ASSIGNMENT:
Reproduce the records below word for word, starting with the line that contains "Nếu gặp vấn" and ending with the line that contains "打开浏览器，访问：**htt". Leave out any pictures.
-----
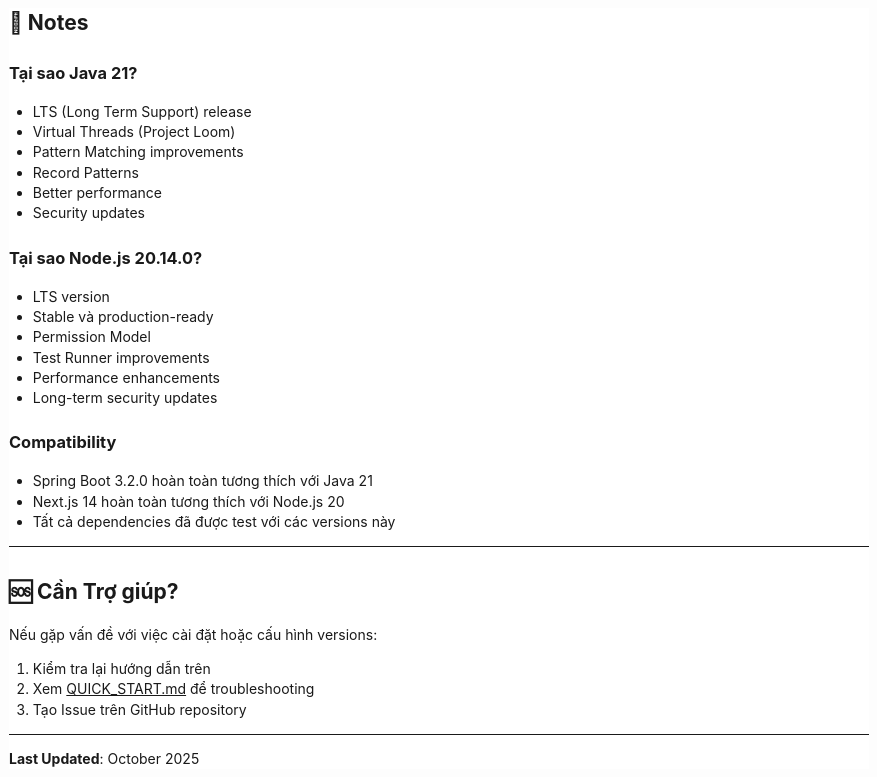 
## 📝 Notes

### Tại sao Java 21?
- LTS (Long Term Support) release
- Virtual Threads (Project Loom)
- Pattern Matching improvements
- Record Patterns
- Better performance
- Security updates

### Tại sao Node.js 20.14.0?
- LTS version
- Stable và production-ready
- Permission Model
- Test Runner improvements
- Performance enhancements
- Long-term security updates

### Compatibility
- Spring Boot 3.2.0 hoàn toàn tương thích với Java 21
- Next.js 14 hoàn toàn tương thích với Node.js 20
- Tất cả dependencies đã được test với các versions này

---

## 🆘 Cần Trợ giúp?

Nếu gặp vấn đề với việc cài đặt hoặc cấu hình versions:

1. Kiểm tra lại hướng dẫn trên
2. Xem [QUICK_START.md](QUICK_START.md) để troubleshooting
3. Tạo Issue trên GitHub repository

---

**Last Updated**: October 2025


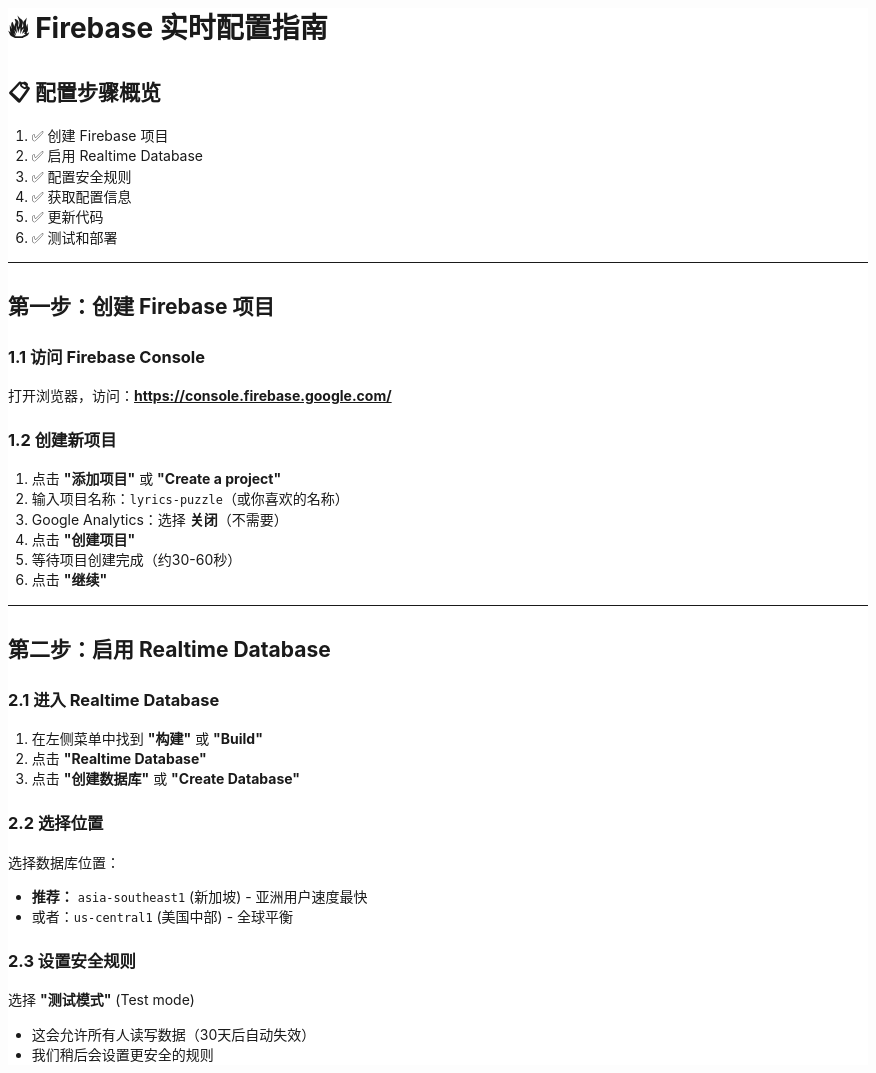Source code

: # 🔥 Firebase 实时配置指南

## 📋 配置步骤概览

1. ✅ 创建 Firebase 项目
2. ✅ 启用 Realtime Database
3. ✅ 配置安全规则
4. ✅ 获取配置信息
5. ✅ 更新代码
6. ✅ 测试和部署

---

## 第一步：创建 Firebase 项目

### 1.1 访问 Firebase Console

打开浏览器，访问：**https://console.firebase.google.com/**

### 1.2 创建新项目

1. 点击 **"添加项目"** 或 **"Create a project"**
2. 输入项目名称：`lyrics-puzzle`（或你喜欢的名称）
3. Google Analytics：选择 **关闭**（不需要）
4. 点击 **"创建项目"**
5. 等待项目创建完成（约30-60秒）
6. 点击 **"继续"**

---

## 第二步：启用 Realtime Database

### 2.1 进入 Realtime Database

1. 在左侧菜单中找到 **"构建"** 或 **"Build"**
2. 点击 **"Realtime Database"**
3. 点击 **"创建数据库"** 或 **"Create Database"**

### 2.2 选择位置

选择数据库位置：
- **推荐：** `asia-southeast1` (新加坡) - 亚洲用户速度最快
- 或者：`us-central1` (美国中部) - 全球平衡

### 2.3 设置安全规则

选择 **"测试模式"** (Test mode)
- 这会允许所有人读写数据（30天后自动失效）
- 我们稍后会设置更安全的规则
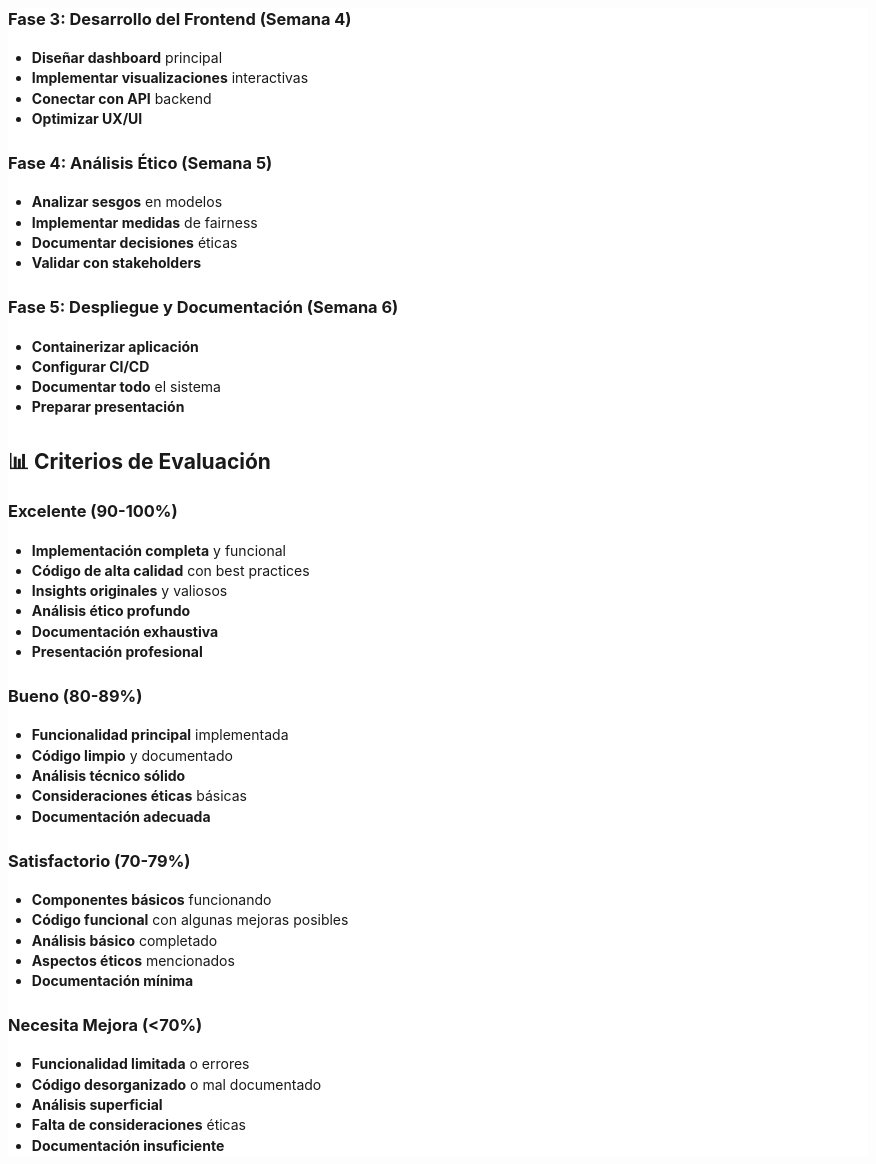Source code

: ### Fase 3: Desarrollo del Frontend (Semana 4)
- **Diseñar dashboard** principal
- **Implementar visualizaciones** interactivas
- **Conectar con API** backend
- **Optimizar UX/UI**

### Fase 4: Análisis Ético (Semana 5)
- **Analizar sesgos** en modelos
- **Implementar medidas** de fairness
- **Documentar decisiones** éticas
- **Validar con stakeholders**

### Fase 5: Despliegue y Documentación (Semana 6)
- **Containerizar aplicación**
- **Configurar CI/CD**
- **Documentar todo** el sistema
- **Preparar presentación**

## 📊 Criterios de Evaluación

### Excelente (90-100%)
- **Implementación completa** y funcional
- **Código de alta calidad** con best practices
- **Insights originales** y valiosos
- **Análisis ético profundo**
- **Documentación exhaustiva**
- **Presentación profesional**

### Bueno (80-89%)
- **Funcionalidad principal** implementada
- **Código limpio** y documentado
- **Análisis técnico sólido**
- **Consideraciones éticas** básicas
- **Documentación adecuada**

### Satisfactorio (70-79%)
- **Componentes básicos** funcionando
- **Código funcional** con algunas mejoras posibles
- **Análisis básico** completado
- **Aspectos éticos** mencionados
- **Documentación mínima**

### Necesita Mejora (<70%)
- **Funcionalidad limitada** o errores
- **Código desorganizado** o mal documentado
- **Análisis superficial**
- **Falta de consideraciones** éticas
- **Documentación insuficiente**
-----
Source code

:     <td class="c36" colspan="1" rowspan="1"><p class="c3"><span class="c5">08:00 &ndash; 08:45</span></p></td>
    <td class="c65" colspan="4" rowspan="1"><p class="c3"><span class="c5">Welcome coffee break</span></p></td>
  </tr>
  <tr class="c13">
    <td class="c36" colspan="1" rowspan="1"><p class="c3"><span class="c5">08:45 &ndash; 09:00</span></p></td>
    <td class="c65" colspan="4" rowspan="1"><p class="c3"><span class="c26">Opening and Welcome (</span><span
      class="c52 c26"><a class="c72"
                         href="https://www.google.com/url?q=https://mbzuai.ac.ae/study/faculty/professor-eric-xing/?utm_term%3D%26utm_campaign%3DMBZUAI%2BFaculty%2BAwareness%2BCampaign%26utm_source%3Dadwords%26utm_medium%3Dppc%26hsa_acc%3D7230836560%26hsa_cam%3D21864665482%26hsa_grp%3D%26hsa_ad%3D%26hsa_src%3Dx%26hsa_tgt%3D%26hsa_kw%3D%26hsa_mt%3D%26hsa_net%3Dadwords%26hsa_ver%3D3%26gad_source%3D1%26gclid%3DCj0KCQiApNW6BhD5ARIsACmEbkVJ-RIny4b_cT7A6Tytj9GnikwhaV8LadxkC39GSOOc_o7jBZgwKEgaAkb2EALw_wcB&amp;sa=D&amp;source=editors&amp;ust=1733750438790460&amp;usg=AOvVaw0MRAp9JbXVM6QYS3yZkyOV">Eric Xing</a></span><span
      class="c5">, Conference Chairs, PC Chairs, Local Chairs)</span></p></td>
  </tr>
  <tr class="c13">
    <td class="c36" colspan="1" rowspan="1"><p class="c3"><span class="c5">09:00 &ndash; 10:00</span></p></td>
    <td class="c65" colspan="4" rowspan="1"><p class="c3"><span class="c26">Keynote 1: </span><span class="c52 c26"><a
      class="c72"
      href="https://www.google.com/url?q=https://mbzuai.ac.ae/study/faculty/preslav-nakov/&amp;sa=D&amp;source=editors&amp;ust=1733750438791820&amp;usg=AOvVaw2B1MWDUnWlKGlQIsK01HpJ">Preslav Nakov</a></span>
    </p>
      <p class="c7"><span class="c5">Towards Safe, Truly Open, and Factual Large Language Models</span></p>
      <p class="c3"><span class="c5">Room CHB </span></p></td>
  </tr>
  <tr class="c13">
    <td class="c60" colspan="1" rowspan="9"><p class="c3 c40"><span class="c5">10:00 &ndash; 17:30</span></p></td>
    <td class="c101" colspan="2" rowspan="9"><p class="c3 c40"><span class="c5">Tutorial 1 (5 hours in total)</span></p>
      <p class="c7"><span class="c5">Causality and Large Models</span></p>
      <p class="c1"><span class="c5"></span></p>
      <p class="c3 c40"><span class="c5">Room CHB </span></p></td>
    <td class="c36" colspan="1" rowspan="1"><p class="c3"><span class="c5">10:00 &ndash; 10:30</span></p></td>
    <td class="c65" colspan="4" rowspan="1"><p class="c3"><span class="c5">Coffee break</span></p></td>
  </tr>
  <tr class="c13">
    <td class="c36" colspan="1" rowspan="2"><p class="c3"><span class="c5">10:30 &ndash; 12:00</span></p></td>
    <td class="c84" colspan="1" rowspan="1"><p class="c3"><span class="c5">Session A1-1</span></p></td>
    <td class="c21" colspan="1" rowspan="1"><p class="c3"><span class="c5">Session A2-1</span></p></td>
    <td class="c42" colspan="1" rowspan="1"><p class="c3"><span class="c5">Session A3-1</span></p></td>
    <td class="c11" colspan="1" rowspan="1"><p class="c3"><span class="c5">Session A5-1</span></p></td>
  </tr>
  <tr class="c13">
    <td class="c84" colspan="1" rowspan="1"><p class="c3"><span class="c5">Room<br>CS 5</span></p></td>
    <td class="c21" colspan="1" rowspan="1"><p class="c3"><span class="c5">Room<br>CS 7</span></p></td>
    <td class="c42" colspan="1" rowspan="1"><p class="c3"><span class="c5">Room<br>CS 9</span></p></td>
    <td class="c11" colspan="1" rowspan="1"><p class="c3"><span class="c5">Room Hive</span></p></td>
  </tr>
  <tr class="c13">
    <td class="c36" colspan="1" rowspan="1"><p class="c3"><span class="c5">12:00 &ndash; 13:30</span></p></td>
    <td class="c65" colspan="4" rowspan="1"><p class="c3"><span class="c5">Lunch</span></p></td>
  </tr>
-----
SOLVED PROBLEM:
Nếu gặp vấn đề với việc cài đặt hoặc cấu hình versions:

1. Kiểm tra lại hướng dẫn trên
2. Xem [QUICK_START.md](QUICK_START.md) để troubleshooting
3. Tạo Issue trên GitHub repository

---

**Last Updated**: October 2025


Source code

: # 🔥 Firebase 实时配置指南

## 📋 配置步骤概览

1. ✅ 创建 Firebase 项目
2. ✅ 启用 Realtime Database
3. ✅ 配置安全规则
4. ✅ 获取配置信息
5. ✅ 更新代码
6. ✅ 测试和部署

---

## 第一步：创建 Firebase 项目

### 1.1 访问 Firebase Console

打开浏览器，访问：**https://console.firebase.google.com/**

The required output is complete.